분석 대상 글:
═══
Meta-learning with Latent Embedding Optimization (2019)

Contents

  1. Abstract
  2. Introduction
  3. Methodology
    1. Problem Definition
    2. Model
    3. Zero-shot Learning
    4. Network Architecture


0. Abstract

Gradient-based Meta-Learning techniques의 어려움 :

  • HIGH-dimensional parameter space in LOW-data regimes에서 작동할 때!


이 논문에서는 위의 문제를 다음의 방식으로 극복함

  • learn a data-dependent “latent generative representation” of model parameters
  • perform gradient-based meta-learning in this “low-dimensional latent space”

\(\rightarrow\) LEO (Latent Embedding Optimization)을 제안한다


1. Introduction

LEO (Latent Embedding Optimization)의 2가지 장점

  • 1) Initial parameters for a new task are “conditioned on the training data”,

    which enables “task-specific starting point”

  • 2) by optimizing in the LOWER-dimensional input, can be done more “EFFICIENTLY”


2. Model

2-1. Problem Definition

Settings & Notation

  • 가정 : N-way K-shot
  • task instance \(T_i\)는 task distribution \(p(T)\)에서 sample됨

  • t개의 task : \(T_1\) ,…\(T_t\) ( 이들은 train/valid/test로 구분)

    • \(T_1\) ~ \(T_m\) : train task ( training meta-set= \(S^{tr}\) )
    • \(T_{m+1} \sim T_n\) : validation task ( validation meta-set= \(S^{val}\) )
    • \(T_{n+1} \sim T_{t}\) : test task ( test meta-set= \(S^{test}\) )
  • 위의 각 세 세트의 데이터들은, 다음으로 구분

    ex) \(S^{tr} = (D^{tr}, D^{val}, D^{test})\)

    • \(\mathcal{D}^{t r}=\left\{\left(\mathbf{x}_{n}^{k}, y_{n}^{k}\right) \mid k=1 \ldots K ; n=1 \ldots N\right\}\).
  • 헷갈리지 말기!

    • \(D^{val}\) : used to “optimize loss function”
    • \(S^{val}\) : used for “model selection”


2-2. MAML ( MODEL-AGNOSTIC META-LEARNING )
═══
과제 1:
항목들 가운데 "here"라는 단어가 들어 있는 줄을 모두 찾아 알려 주세요.
분석 대상 글과 항목들은 서로 아무 관련이 없습니다.
═══
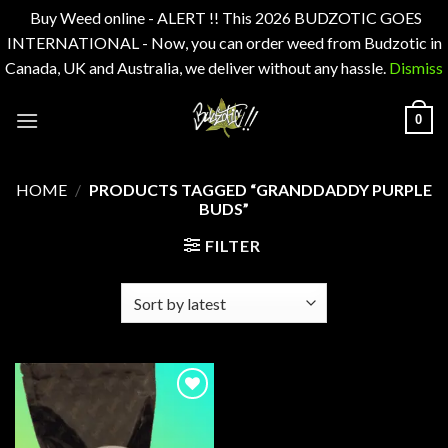
Buy Weed online - ALERT !! This 2026 BUDZOTIC GOES
INTERNATIONAL - Now, you can order weed from Budzotic in
Canada, UK and Australia, we deliver without any hassle.
Dismiss
Skip
0
to
content
HOME
/
PRODUCTS TAGGED “GRANDDADDY PURPLE
BUDS”
FILTER
Add to
wishlist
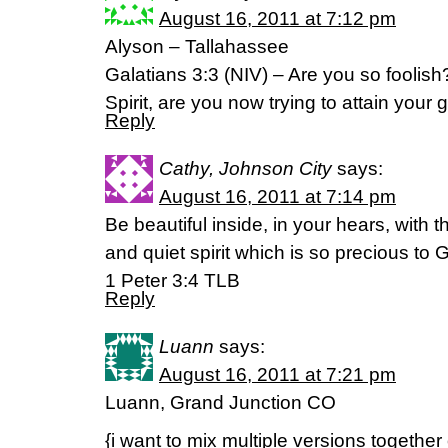
August 16, 2011 at 7:12 pm
Alyson – Tallahassee
Galatians 3:3 (NIV) – Are you so foolish
Spirit, are you now trying to attain your
Reply
Cathy, Johnson City
says:
August 16, 2011 at 7:14 pm
Be beautiful inside, in your hears, with t
and quiet spirit which is so precious to 
1 Peter 3:4 TLB
Reply
Luann
says:
August 16, 2011 at 7:21 pm
Luann, Grand Junction CO
{i want to mix multiple versions together 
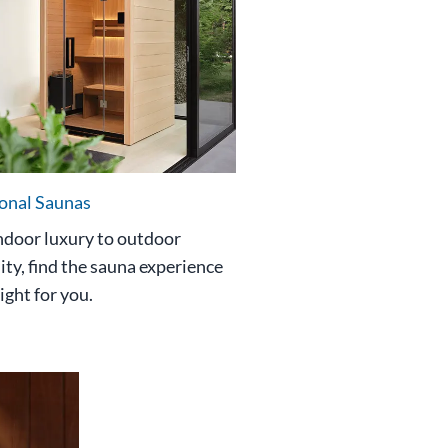
ional Saunas
ndoor luxury to outdoor
ity, find the sauna experience
right for you.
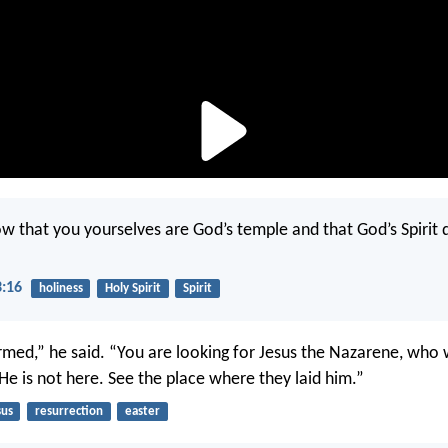
w that you yourselves are God’s temple and that God’s Spirit d
3:16
holiness
Holy Spirit
Spirit
rmed,” he said. “You are looking for Jesus the Nazarene, who 
He is not here. See the place where they laid him.”
sus
resurrection
easter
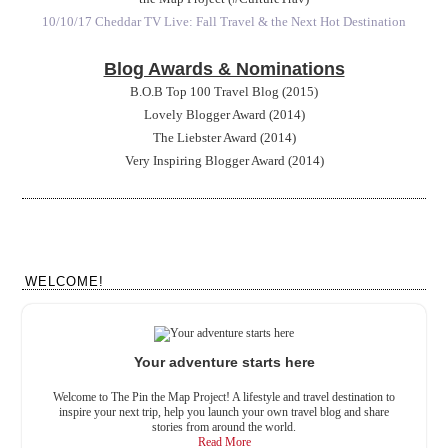
10/10/17 Cheddar TV Live: Fall Travel & the Next Hot Destination
Blog Awards & Nominations
B.O.B Top 100 Travel Blog (2015)
Lovely Blogger Award (2014)
The Liebster Award (2014)
Very Inspiring Blogger Award (2014)
WELCOME!
Your adventure starts here
Welcome to The Pin the Map Project! A lifestyle and travel destination to
inspire your next trip, help you launch your own travel blog and share
stories from around the world.
Read More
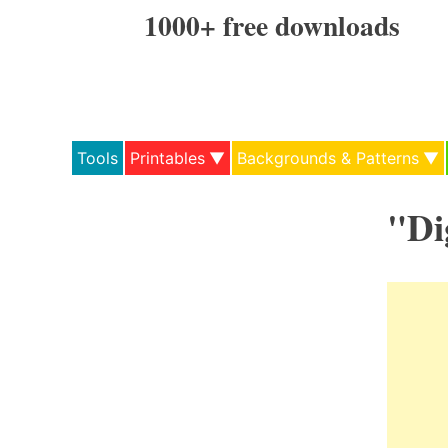
Skip
1000+ free downloads
to
content
Tools
Printables
Backgrounds & Patterns
"Di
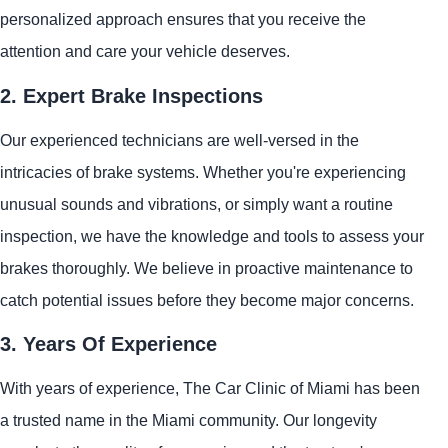
personalized approach ensures that you receive the
attention and care your vehicle deserves.
2. Expert Brake Inspections
Our experienced technicians are well-versed in the
intricacies of brake systems. Whether you're experiencing
unusual sounds and vibrations, or simply want a routine
inspection, we have the knowledge and tools to assess your
brakes thoroughly. We believe in proactive maintenance to
catch potential issues before they become major concerns.
3. Years Of Experience
With years of experience, The Car Clinic of Miami has been
a trusted name in the Miami community. Our longevity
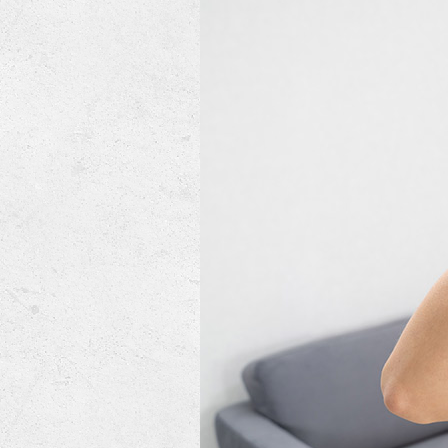
Mini-Split Systems
Packaged Systems
Thermostats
═══
과제 2:
분석 대상 글에서 "2-1. Problem Definition"부터 아래로 "이들은 train/valid/test로 구분)"까지 전부 한 글자도 바꾸지 말고 그대로 옮겨 적으세요.

과제 결과 1:
He is not here. See the place where they laid him.”
Your adventure starts here

과제 결과 2:
2-1. Problem Definition

Settings & Notation

  • 가정 : N-way K-shot
  • task instance \(T_i\)는 task distribution \(p(T)\)에서 sample됨

  • t개의 task : \(T_1\) ,…\(T_t\) ( 이들은 train/valid/test로 구분)